Task statement: Nothing below is to be printed except the lines between the line holding "(at 145.796 155.377))" and the line holding "148.336 148.844 180))", inclusive, each exactly as it appears.

Source data:

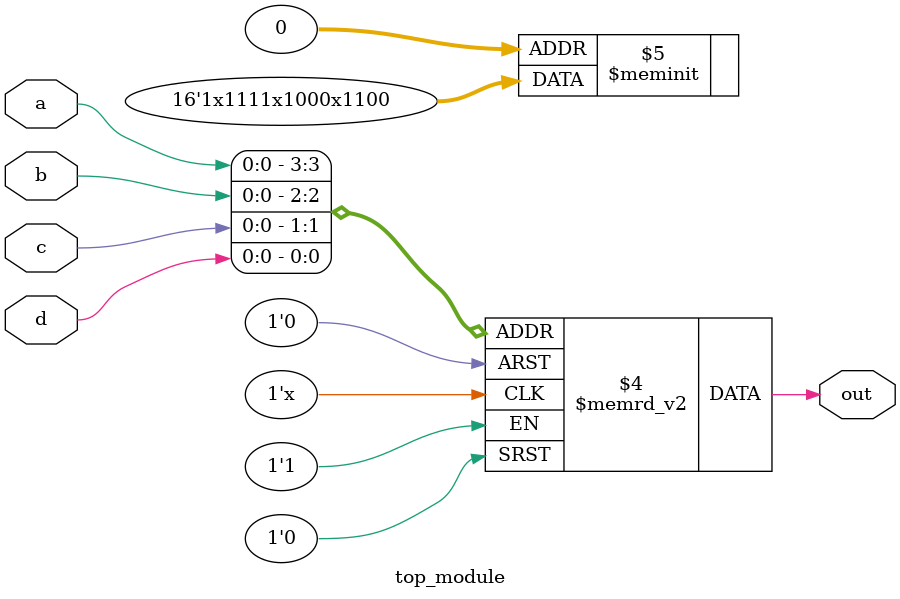
<source format=sv>
module top_module (
	input a, 
	input b,
	input c,
	input d,
	output reg out
);
	always @(a, b, c, d) begin
		case({a, b, c, d})
			4'b0000: out = 1'b0;
			4'b0001: out = 1'b0;
			4'b0010: out = 1'b1;
			4'b0011: out = 1'b1;
			4'b0100: out = 1'bx;
			4'b0101: out = 1'b0;
			4'b0110: out = 1'b0;
			4'b0111: out = 1'b0;
			4'b11_01: out = 1'b1;
			4'b11_10: out = 1'bx;
			4'b11_11: out = 1'b1;
			4'b11_00: out = 1'b1;
			4'b1000: out = 1'b1;
			4'b1001: out = 1'bx;
			4'b1011: out = 1'b1;
			4'b1010: out = 1'b1;
			default: out = 1'b0;
		endcase
	end
endmodule

</source>
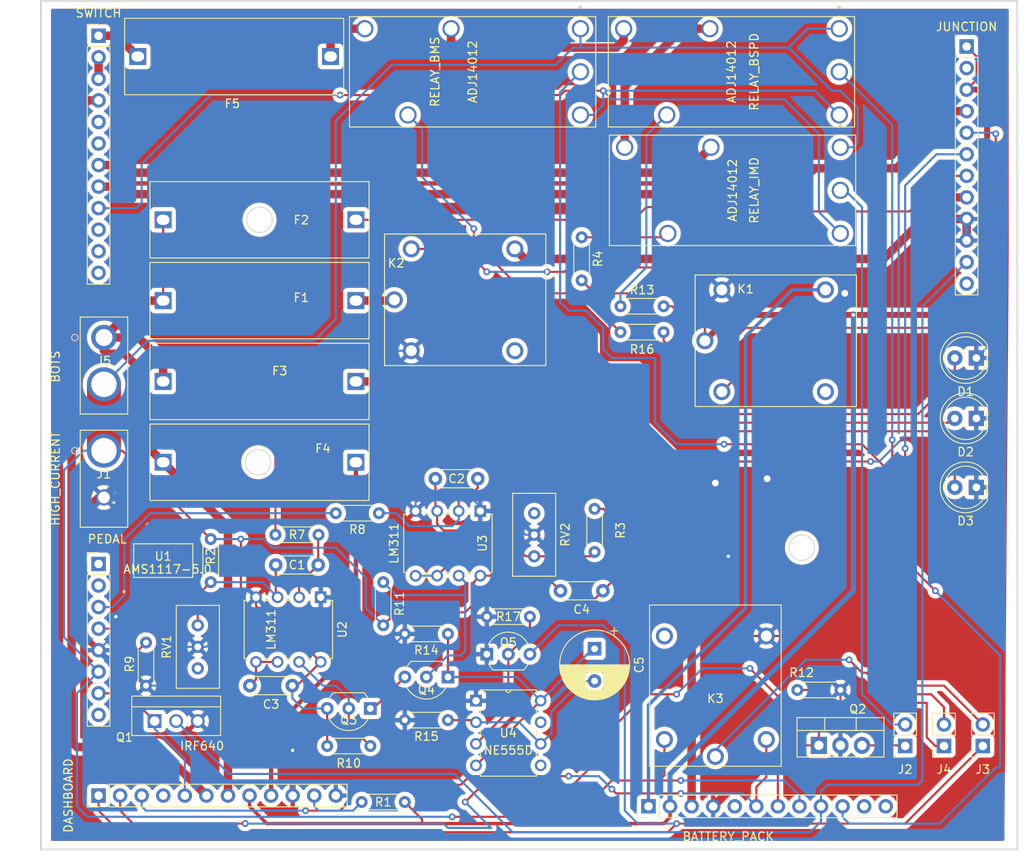
<source format=kicad_pcb>
(kicad_pcb (version 20211014) (generator pcbnew)

  (general
    (thickness 1.6)
  )

  (paper "A4")
  (layers
    (0 "F.Cu" signal)
    (31 "B.Cu" signal)
    (32 "B.Adhes" user "B.Adhesive")
    (33 "F.Adhes" user "F.Adhesive")
    (34 "B.Paste" user)
    (35 "F.Paste" user)
    (36 "B.SilkS" user "B.Silkscreen")
    (37 "F.SilkS" user "F.Silkscreen")
    (38 "B.Mask" user)
    (39 "F.Mask" user)
    (40 "Dwgs.User" user "User.Drawings")
    (41 "Cmts.User" user "User.Comments")
    (42 "Eco1.User" user "User.Eco1")
    (43 "Eco2.User" user "User.Eco2")
    (44 "Edge.Cuts" user)
    (45 "Margin" user)
    (46 "B.CrtYd" user "B.Courtyard")
    (47 "F.CrtYd" user "F.Courtyard")
    (48 "B.Fab" user)
    (49 "F.Fab" user)
    (50 "User.1" user)
    (51 "User.2" user)
    (52 "User.3" user)
    (53 "User.4" user)
    (54 "User.5" user)
    (55 "User.6" user)
    (56 "User.7" user)
    (57 "User.8" user)
    (58 "User.9" user)
  )

  (setup
    (pad_to_mask_clearance 0)
    (pcbplotparams
      (layerselection 0x00010f0_ffffffff)
      (disableapertmacros false)
      (usegerberextensions false)
      (usegerberattributes true)
      (usegerberadvancedattributes true)
      (creategerberjobfile true)
      (svguseinch false)
      (svgprecision 6)
      (excludeedgelayer true)
      (plotframeref false)
      (viasonmask false)
      (mode 1)
      (useauxorigin false)
      (hpglpennumber 1)
      (hpglpenspeed 20)
      (hpglpendiameter 15.000000)
      (dxfpolygonmode true)
      (dxfimperialunits true)
      (dxfusepcbnewfont true)
      (psnegative false)
      (psa4output false)
      (plotreference true)
      (plotvalue true)
      (plotinvisibletext false)
      (sketchpadsonfab false)
      (subtractmaskfromsilk false)
      (outputformat 1)
      (mirror false)
      (drillshape 0)
      (scaleselection 1)
      (outputdirectory "gerber/")
    )
  )

  (net 0 "")
  (net 1 "Net-(Q4-Pad2)")
  (net 2 "BOTS_IN")
  (net 3 "Net-(Q3-Pad2)")
  (net 4 "BRAKE_GND")
  (net 5 "BRAKE_OUT")
  (net 6 "Net-(C2-Pad1)")
  (net 7 "BRAKE")
  (net 8 "Net-(C1-Pad1)")
  (net 9 "Net-(R4-Pad1)")
  (net 10 "Net-(D1-Pad2)")
  (net 11 "Net-(C2-Pad2)")
  (net 12 "Net-(C1-Pad2)")
  (net 13 "AIR-_ACTIVE")
  (net 14 "HV_ACTIVE_LED")
  (net 15 "Net-(Q5-Pad2)")
  (net 16 "Net-(R16-Pad1)")
  (net 17 "Net-(D3-Pad2)")
  (net 18 "Net-(C5-Pad2)")
  (net 19 "Net-(C5-Pad1)")
  (net 20 "Net-(R13-Pad1)")
  (net 21 "Net-(D2-Pad2)")
  (net 22 "IMD_FAULT")
  (net 23 "unconnected-(RV1-Pad3)")
  (net 24 "unconnected-(RV2-Pad3)")
  (net 25 "Net-(Q3-Pad1)")
  (net 26 "BSPD_FAULT")
  (net 27 "Net-(J2-Pad1)")
  (net 28 "unconnected-(U4-Pad5)")
  (net 29 "unconnected-(U4-Pad7)")
  (net 30 "Net-(C3-Pad2)")
  (net 31 "Net-(C4-Pad2)")
  (net 32 "BRAKE_LIGHT-")
  (net 33 "BMS_FAULT")
  (net 34 "Net-(J4-Pad1)")
  (net 35 "unconnected-(K3-Pad14)")
  (net 36 "unconnected-(K2-Pad1)")
  (net 37 "Net-(F1-Pad1)")
  (net 38 "LV_INV")
  (net 39 "AIR+_ACTIVE_SIG")
  (net 40 "AIR+_ACTIVE")
  (net 41 "BRAKE_PWR")
  (net 42 "Net-(J4-Pad2)")
  (net 43 "SHUTDOWN_RESET")
  (net 44 "Net-(RELAY_BMS1-Pad2)")
  (net 45 "Net-(F5-Pad2)")
  (net 46 "Net-(J3-Pad2)")
  (net 47 "Net-(RELAY_BSPD1-Pad2)")
  (net 48 "Net-(J2-Pad2)")
  (net 49 "HV_MASTER_OUT")
  (net 50 "HV_AUX3_OUT")
  (net 51 "LV_ECU")
  (net 52 "BOTS_OUT")
  (net 53 "LV_TSAL")
  (net 54 "LV_PACK")
  (net 55 "unconnected-(DASHBOARD1-Pad4)")
  (net 56 "HV_AUX1_OUT")
  (net 57 "HVD_INTERLOCK_OUT")
  (net 58 "unconnected-(JUNCTION1-Pad12)")
  (net 59 "BMS_HALL")
  (net 60 "unconnected-(BATTERY_PACK1-Pad11)")
  (net 61 "unconnected-(BATTERY_PACK1-Pad12)")
  (net 62 "HV_AUX2_OUT")
  (net 63 "unconnected-(SWITCH1-Pad5)")
  (net 64 "unconnected-(SWITCH1-Pad6)")
  (net 65 "unconnected-(SWITCH1-Pad10)")
  (net 66 "unconnected-(SWITCH1-Pad11)")
  (net 67 "unconnected-(SWITCH1-Pad12)")
  (net 68 "unconnected-(pedal1-Pad8)")
  (net 69 "unconnected-(pedal1-Pad1)")
  (net 70 "unconnected-(pedal1-Pad2)")
  (net 71 "unconnected-(JUNCTION1-Pad2)")
  (net 72 "unconnected-(BATTERY_PACK1-Pad5)")
  (net 73 "unconnected-(K1-Pad1)")

  (footprint "LED_THT:LED_D5.0mm" (layer "F.Cu") (at 164.343 116.84 180))

  (footprint "LED_THT:LED_D5.0mm" (layer "F.Cu") (at 164.343 109.728 180))

  (footprint "LED_THT:LED_D5.0mm" (layer "F.Cu") (at 164.343 124.968 180))

  (footprint "Resistor_THT:R_Axial_DIN0204_L3.6mm_D1.6mm_P5.08mm_Horizontal" (layer "F.Cu") (at 66.548 148.336 90))

  (footprint "Goolgle_Drive_Library:ADJ14012" (layer "F.Cu") (at 148.1965 70.9218 -90))

  (footprint "Connector_PinSocket_2.54mm:PinSocket_1x02_P2.54mm_Vertical" (layer "F.Cu") (at 155.956 155.448 180))

  (footprint "Resistor_THT:R_Axial_DIN0204_L3.6mm_D1.6mm_P5.08mm_Horizontal" (layer "F.Cu") (at 122.428 103.632))

  (footprint "Resistor_THT:R_Axial_DIN0204_L3.6mm_D1.6mm_P5.08mm_Horizontal" (layer "F.Cu") (at 102.108 152.4 180))

  (footprint "Package_TO_SOT_THT:TO-92_Inline_Wide" (layer "F.Cu") (at 106.68 144.632))

  (footprint "Goolgle_Drive_Library:646SERIES_FUSEHOLDER" (layer "F.Cu") (at 64.03 78.7))

  (footprint "Connector_PinSocket_2.54mm:PinSocket_1x02_P2.54mm_Vertical" (layer "F.Cu") (at 160.528 155.448 180))

  (footprint "Resistor_THT:R_Axial_DIN0204_L3.6mm_D1.6mm_P5.08mm_Horizontal" (layer "F.Cu") (at 102.108 142.24 180))

  (footprint "Goolgle_Drive_Library:646SERIES_FUSEHOLDER" (layer "F.Cu") (at 92.815 117.515 180))

  (footprint "Connector_PinHeader_2.54mm:PinHeader_1x12_P2.54mm_Vertical" (layer "F.Cu") (at 60.96 161.29 90))

  (footprint "Resistor_THT:R_Axial_DIN0204_L3.6mm_D1.6mm_P5.08mm_Horizontal" (layer "F.Cu") (at 86.868 130.556 180))

  (footprint "Goolgle_Drive_Library:646SERIES_FUSEHOLDER" (layer "F.Cu") (at 92.815 107.99 180))

  (footprint "Package_TO_SOT_THT:TO-220-3_Vertical" (layer "F.Cu") (at 145.796 155.377))

  (footprint "Resistor_THT:R_Axial_DIN0204_L3.6mm_D1.6mm_P5.08mm_Horizontal" (layer "F.Cu") (at 94.488 136.144 -90))

  (footprint "Goolgle_Drive_Library:HR702NH-DC12V" (layer "F.Cu") (at 125.854 157.836 90))

  (footprint "Goolgle_Drive_Library:IRF640NPBF" (layer "F.Cu") (at 67.564 152.5143))

  (footprint "Connector_PinHeader_2.54mm:PinHeader_1x08_P2.54mm_Vertical" (layer "F.Cu") (at 60.96 134))

  (footprint "Goolgle_Drive_Library:ADJ14012" (layer "F.Cu") (at 117.7165 70.9218 -90))

  (footprint "Goolgle_Drive_Library:0039281023 5566-02A" (layer "F.Cu") (at 61.595 107.315))

  (footprint "Resistor_THT:R_Axial_DIN0204_L3.6mm_D1.6mm_P5.08mm_Horizontal" (layer "F.Cu") (at 119.38 132.588 90))

  (footprint "Resistor_THT:R_Axial_DIN0204_L3.6mm_D1.6mm_P5.08mm_Horizontal" (layer "F.Cu") (at 148.336 148.844 180))

  (footprint "Connector_PinSocket_2.54mm:PinSocket_1x02_P2.54mm_Vertical" (layer "F.Cu") (at 165.1 155.448 180))

  (footprint "Package_TO_SOT_THT:TO-92_Inline_Wide" (layer "F.Cu") (at 102.108 147.32 180))

  (footprint "Package_TO_SOT_THT:TO-92_Inline_Wide" (layer "F.Cu") (at 92.964 151.024 180))

  (footprint "Capacitor_THT:C_Disc_D4.3mm_W1.9mm_P5.00mm" (layer "F.Cu") (at 105.624 123.952 180))

  (footprint "Potentiometer_THT:Potentiometer_Bourns_3296W_Vertical" (layer "F.Cu") (at 72.644 141.224 90))

  (footprint "Goolgle_Drive_Library:ADJ14012" (layer "F.Cu") (at 148.3235 84.8918 -90))

  (footprint "Resistor_THT:R_Axial_DIN0204_L3.6mm_D1.6mm_P5.08mm_Horizontal" (layer "F.Cu") (at 74.168 136.144 90))

  (footprint "Connector_PinHeader_2.54mm:PinHeader_1x12_P2.54mm_Vertical" (layer "F.Cu") (at 163.195 73.02))

  (footprint "Potentiometer_THT:Potentiometer_Bourns_3296W_Vertical" (layer "F.Cu") (at 112.268 133.096 -90))

  (footprint "Goolgle_Drive_Library:LM311P" (layer "F.Cu") (at 87.122 137.922 -90))

  (footprint "Resistor_THT:R_Axial_DIN0204_L3.6mm_D1.6mm_P5.08mm_Horizontal" (layer "F.Cu") (at 122.428 106.68))

  (footprint "Goolgle_Drive_Library:646SERIES_FUSEHOLDER" (layer "F.Cu") (at 92.815 98.465 180))

  (footprint "Resistor_THT:R_Axial_DIN0204_L3.6mm_D1.6mm_P5.08mm_Horizontal" (layer "F.Cu") (at 97.028 162.052 180))

  (footprint "Capacitor_THT:C_Disc_D4.3mm_W1.9mm_P5.00mm" (layer "F.Cu") (at 86.828 134.112 180))

  (footprint "Goolgle_Drive_Library:AMS1117-5.0" (layer "F.Cu") (at 68.58 133.604))

  (footprint "Goolgle_Drive_Library:646SERIES_FUSEHOLDER" (layer "F.Cu") (at 92.815 88.94 180))

  (footprint "Resistor_THT:R_Axial_DIN0204_L3.6mm_D1.6mm_P5.08mm_Horizontal" (layer "F.Cu") (at 117.856 95.504 -90))

  (footprint "Connector_PinHeader_2.54mm:PinHeader_1x12_P2.54mm_Vertical" (layer "F.Cu") (at 125.725 162.56 90))

  (footprint "Goolgle_Drive_Library:LM311P" (layer "F.Cu")
    (tedit 6235BCDF) (tstamp c2e5c287-0529-408c-8940-8553eceee23d)
    (at 105.918 127.762 -90)
    (property "Sheetfile" "LAST SHUTDOWN.kicad_sch")
    (property "Sheetname" "")
    (path "/8ca7996f-c77f-4f8a-b053-f3fe6af3b5d3")
    (attr through_hole)
    (fp_text reference "U3" (at 3.81 -0.254 90) (layer "F.SilkS")
      (effects (font (size 1 1) (thickness 0.15)))
      (tstamp e8d5bbca-3b8f-4eb5-8f59-1bd18d07072c)
    )
    (fp_text value "LM311" (at 3.81 10.16 90) (layer "F.SilkS")
      (effects (font (size 1 1) (thickness 0.15)))
      (tstamp 232f165e-e544-42ac-a738-638b89e08890)
    )
    (fp_text user "*" (at 0.762 0 90) (layer "F.Fab")
      (effects (font (size 1 1) (thickness 0.15)))
      (tstamp ce7a9b49-f45f-46c9-9c15-f7045b2660c3)
    )
    (fp_text user "*" (at 0.762 0 90) (layer "F.Fab")
      (effects (font (size 1 1) (thickness 0.15)))
      (tstamp cf62e3d5-d3c8-49f0-97f6-089c00755e3a)
    )
    (fp_line (start 7.239 4.135403) (end 7.239 3.484597) (layer "F.SilkS") (width 0.12) (tstamp 21645f03-d8f2-41cf-a286-037afb693995))
    (fp_line (start 0.381 8.564597) (end 0.381 9.017) (layer "F.SilkS") (width 0.12) (tstamp 2717c930-5ccb-4c51-92fd-9c577a7d7d91))
    (fp_line (start 0.381 9.017) (end 7.239 9.017) (layer "F.SilkS") (width 0.12) (tstamp 4a0544d9-0452-423a-a2b8-dcea469e8705))
    (fp_line (start 0.381 1.01854) (end 0.381 1.595403) (layer "F.SilkS") (width 0.12) (tstamp 5914e495-ff53-4568-b9aa-69a2f13e0167))
    (fp_line (start 7.239 1.595403) (end 7.239 0.944597) (layer "F.SilkS") (width 0.12) (tstamp 59f6568f-5c34-405d-ba55-12c731b1199a))
    (fp_line (start 0.381 6.024597) (end 0.381 6.675403) (layer "F.SilkS") (width 0.12) (tstamp 60e050b3-e601-4078-9792-5b876d5e2263))
    (fp_line (start 0.381 -1.397) (end 0.381 -1.01854) (layer "F.SilkS") (width 0.12) (tstamp b7464ef8-2cdc-4d2a-bc5e-5ff1b0bd4846))
    (fp_line (start 7.239 9.017) (end 7.239 8.564597) (layer "F.SilkS") (width 0.12) (tstamp c3a5818f-ed0c-4b1d-85a4-9776f699a541))
    (fp_line (start 7.239 6.675403) (end 7.239 6.024597) (layer "F.SilkS") (width 0.12) (tstamp d0ee20b2-5d3c-4385-8917-d28f15a49264))
    (fp_line (start 0.381 3.484597) (end 0.381 4.135403) (layer "F.SilkS") (width 0.12) (tstamp e2637fde-5080-461b-92ef-a0679fd8b10d))
    (fp_line (start 7.239 -0.944597) (end 7.239 -1.397) (layer "F.SilkS") (width 0.12) (tstamp e6876dee-501e-4bfd-8298-ddda410848c2))
    (fp_line (start 7.239 -1.397) (end 0.381 -1.397) (layer "F.SilkS") (width 0.12) (tstamp ea74c187-c93b-48f3-b275-c7b551d84024))
    (fp_line (start -0.9398 -1.016) (end 0.254 -1.016) (layer "F.CrtYd") (width 0.05) (tstamp 18859821-c60c-427c-9ebc-b896f3aa58c7))
    (fp_line (start 0.254 8.636) (end -0.9398 8.636) (layer "F.CrtYd") (width 0.05) (tstamp 24b3bd1b-1c2e-47c6-b724-6061262f4c92))
    (fp_line (start 7.366 9.144) (end 7.366 8.636) (layer "F.CrtYd") (width 0.05) (tstamp 2b196cd2-c376-46a1-a063-2d384233a66e))
    (fp_line (start 0.254 -1.016) (end 0.254 -1.524) (layer "F.CrtYd") (width 0.05) (tstamp 45f8341b-eaff-4834-b36b-631aa0982359))
    (fp_line (start 0.254 8.636) (end 0.254 9.144) (layer "F.CrtYd") (width 0.05) (tstamp 64efc7a4-bc70-490b-8d59-2c6da8e6cb40))
    (fp_line (start -0.9398 -1.016) (end -0.9398 8.636) (layer "F.CrtYd") (width 0.05) (tstamp 6a27f439-6731-497e-b9d8-89f456ec9982))
    (fp_line (start 8.5598 -1.016) (end 8.5598 8.636) (layer "F.CrtYd") (width 0.05) (tstamp 98ca5c9e-54af-4b67-b94c-78f55c8f040b))
    (fp_line (start 7.366 -1.524) (end 7.366 -1.016) (layer "F.CrtYd") (width 0.05) (tstamp aac0153e-83c1-4cad-9795-1acd283245b4))
    (fp_line (start 7.366 -1.524) (end 0.254 -1.524) (layer "F.CrtYd") (width 0.05) (tstamp b1bfa5f9-36a5-4bc8-be20-cb9ab8ae09d0))
    (fp_line (start 7.366 9.144) (end 0.254 9.144) (layer "F.CrtYd") (width 0.05) (tstamp b3d16db5-e28f-4c5d-b84f-1a972699c5d9))
    (fp_line (start 8.5598 8.636) (end 7.366 8.636) (layer "F.CrtYd") (width 0.05) (tstamp cb11a524-cdbc-455c-9541-2bd0f5b927ec))
    (fp_line (start 8.5598 -1.016) (end 7.366 -1.016) (layer "F.CrtYd") (width 0.05) (tstamp d18cc85b-2394-425b-b076-d345cf469cbf))
    (fp_line (start 7.112 -1.27) (end 0.508 -1.27) (layer "F.Fab") (width 0.1) (tstamp 0a190a28-23f5-410d-b95e-e1a536f46389))
    (fp_line (start 8.0518 5.5118) (end 8.0518 4.6482) (layer "F.Fab") (width 0.1) (tstamp 133cec5e-9c10-4c8a-b979-96816185dde5))
    (fp_line (start 8.0518 4.6482) (end 7.112 4.6482) (layer "F.Fab") (width 0.1) (tstamp 1623b7f8-b91a-4bee-bac3-a810700dabc0))
    (fp_line (start 0.508 8.89) (end 7.112 8.89) (layer "F.Fab") (width 0.1) (tstamp 2a71acfe-9dab-4cda-b5d1-c8be270b921b))
    (fp_line (start 0.508 -1.27) (end 0.508 8.89) (layer "F.Fab") (width 0.1) (tstamp 31363fc8-b932-4da8-8626-f31754b47cb8))
    (fp_line (start 0.508 0.4318) (end 0.508 -0.4318) (layer "F.Fab") (width 0.1) (tstamp 362cac79-b899-4e94-89a4-c6fbe1884604))
    (fp_line (start 8.0518 0.4318) (end 8.0518 -0.4318) (layer "F.Fab") (width 0.1) (tstamp 3b8d0341-2e45-4bc4-8595-8f6df57ad292))
    (fp_line (start 7.112 2.9718) (end 8.0518 2.9718) (layer "F.Fab") (width 0.1) (tstamp 513fe53e-9f8a-4f8d-92d4-c25920b58da8))
    (fp_line (start -0.4318 7.1882) (end -0.4318 8.0518) (layer "F.Fab") (width 0.1) (tstamp 521fbb10-1d22-49f8-9e9b-521770ec4c07))
    (fp_line (start 0.508 -0.4318) (end -0.4318 -0.4318) (layer "F.Fab") (width 0.1) (tstamp 537b7a4d-fe33-46a3-9c91-cecd0e1afcf6))
    (fp_line (start 0.508 7.1882) (end -0.4318 7.1882) (layer "F.Fab") (width 0.1) (tstamp 5fcad87b-e6ce-4281-b6e0-7ace1560b604))
    (fp_line (start 7.112 2.1082) (end 7.112 2.9718) (layer "F.Fab") (width 0.1) (tstamp 68fde2fe-1dcc-4018-8213-a5c6204f2a17))
    (fp_line (start 8.0518 7.1882) (end 7.112 7.1882) (layer "F.Fab") (width 0.1) (tstamp 6f8c1662-b68c-4ae3-bfd5-4cf6b5d49adc))
    (fp_line (start 0.508 2.9718) (end 0.508 2.1082) (layer "F.Fab") (width 0.1) (tstamp 75a4f187-17ed-4899-8141-3e0b0c3358e6))
    (fp_line (start 0.508 8.0518) (end 0.508 7.1882) (layer "F.Fab") (width 0.1) (tstamp 7a319bf5-0992-499f-9025-522d39fe18c0))
    (fp_line (start -0.4318 4.6482) (end -0.4318 5.5118) (layer "F.Fab") (width 0.1) (tstamp 7c3bde20-8189-47d0-b668-f95b15228222))
    (fp_line (start 8.0518 -0.4318) (end 7.112 -0.4318) (layer "F.Fab") (width 0.1) (tstamp 7d51e9a0-d44c-4777-964d-716d6c60456d))
    (fp_line (start 0.508 5.5118) (end 0.508 4.6482) (layer "F.Fab") (width 0.1) (tstamp 8198a007-c3c9-43f4-af20-8fbb993ef3ed))
    (fp_line (start 7.112 -0.4318) (end 7.112 0.4318) (layer "F.Fab") (width 0.1) (tstamp 81af27cf-7e4e-4348-bac2-e176d727c115))
    (fp_line (start 0.508 4.6482) (end -0.4318 4.6482) (layer "F.Fab") (width 0.1) (tstamp 820028c4-4ef1-4f02-a6ec-690f96dea497))
    (fp_line (start 7.112 8.0518) (end 8.0518 8.0518) (layer "F.Fab") (width 0.1) (tstamp 8ba2b683-945d-4381-a569-6c018aae8010))
    (fp_line (start 0.508 2.1082) (end -0.4318 2.1082) (layer "F.Fab") (width 0.1) (tstamp 8dcc0bd2-9e52-439c-9b22-782572182806))
    (fp_line (start 7.112 0.4318) (end 8.0518 0.4318) (layer "F.Fab") (width 0.1) (tstamp 93072d89-1cde-4351-88ab-e30ea03a5acc))
    (fp_line (start -0.4318 2.1082) (end -0.4318 2.9718) (layer "F.Fab") (width 0.1) (tstamp 93c3e8b2-211a-4760-a074-66b80d584526))
    (fp_line (start -0.4318 -0.4318) (end -0.4318 0.4318) (layer "F.Fab") (width 0.1) (tstamp 9ad201e0-d794-4078-bb71-27cb83c35c20))
    (fp_line (start 7.112 5.5118) (end 8.0518 5.5118) (layer "F.Fab") (width 0.1) (tstamp a91379d4-2301-41c5-b588-2880bfc9b0ec))
    (fp_line (start -0.4318 0.4318) (end 0.508 0.4318) (layer "F.Fab") (width 0.1) (tstamp ad84ff76-afe0-4b68-8cb0-21f4cee080a6))
    (fp_line (start -0.4318 2.9718) (end 0.508 2.9718) (layer "F.Fab") (width 0.1) (tstamp b6abcf17-ee58-4f9b-8035-cd4111d52711))
    (fp_line (start 8.0518 2.1082) (end 7.112 2.1082) (layer "F.Fab") (width 0.1) (tstamp ba616eef-cc2e-4193-a7df-1ab18ed1ad36))
    (fp_line (start 7.112 4.6482) (end 7.112 5.5118) (layer "F.Fab") (width 0.1) (tstamp baee59a1-6581-4c11-838c-874fbe51d07a))
    (fp_line (start 8.0518 8.0518) (end 8.0518 7.1882) (layer "F.Fab") (width 0.1) (tstamp de1e9868-7af9-4ee8-bf20-43f157246ed2))
    (fp_line (start -0.4318 
... [1497425 chars truncated]
</source>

Solution:
  (footprint "Package_TO_SOT_THT:TO-220-3_Vertical" (layer "F.Cu") (at 145.796 155.377))

  (footprint "Resistor_THT:R_Axial_DIN0204_L3.6mm_D1.6mm_P5.08mm_Horizontal" (layer "F.Cu") (at 94.488 136.144 -90))

  (footprint "Goolgle_Drive_Library:HR702NH-DC12V" (layer "F.Cu") (at 125.854 157.836 90))

  (footprint "Goolgle_Drive_Library:IRF640NPBF" (layer "F.Cu") (at 67.564 152.5143))

  (footprint "Connector_PinHeader_2.54mm:PinHeader_1x08_P2.54mm_Vertical" (layer "F.Cu") (at 60.96 134))

  (footprint "Goolgle_Drive_Library:ADJ14012" (layer "F.Cu") (at 117.7165 70.9218 -90))

  (footprint "Goolgle_Drive_Library:0039281023 5566-02A" (layer "F.Cu") (at 61.595 107.315))

  (footprint "Resistor_THT:R_Axial_DIN0204_L3.6mm_D1.6mm_P5.08mm_Horizontal" (layer "F.Cu") (at 119.38 132.588 90))

  (footprint "Resistor_THT:R_Axial_DIN0204_L3.6mm_D1.6mm_P5.08mm_Horizontal" (layer "F.Cu") (at 148.336 148.844 180))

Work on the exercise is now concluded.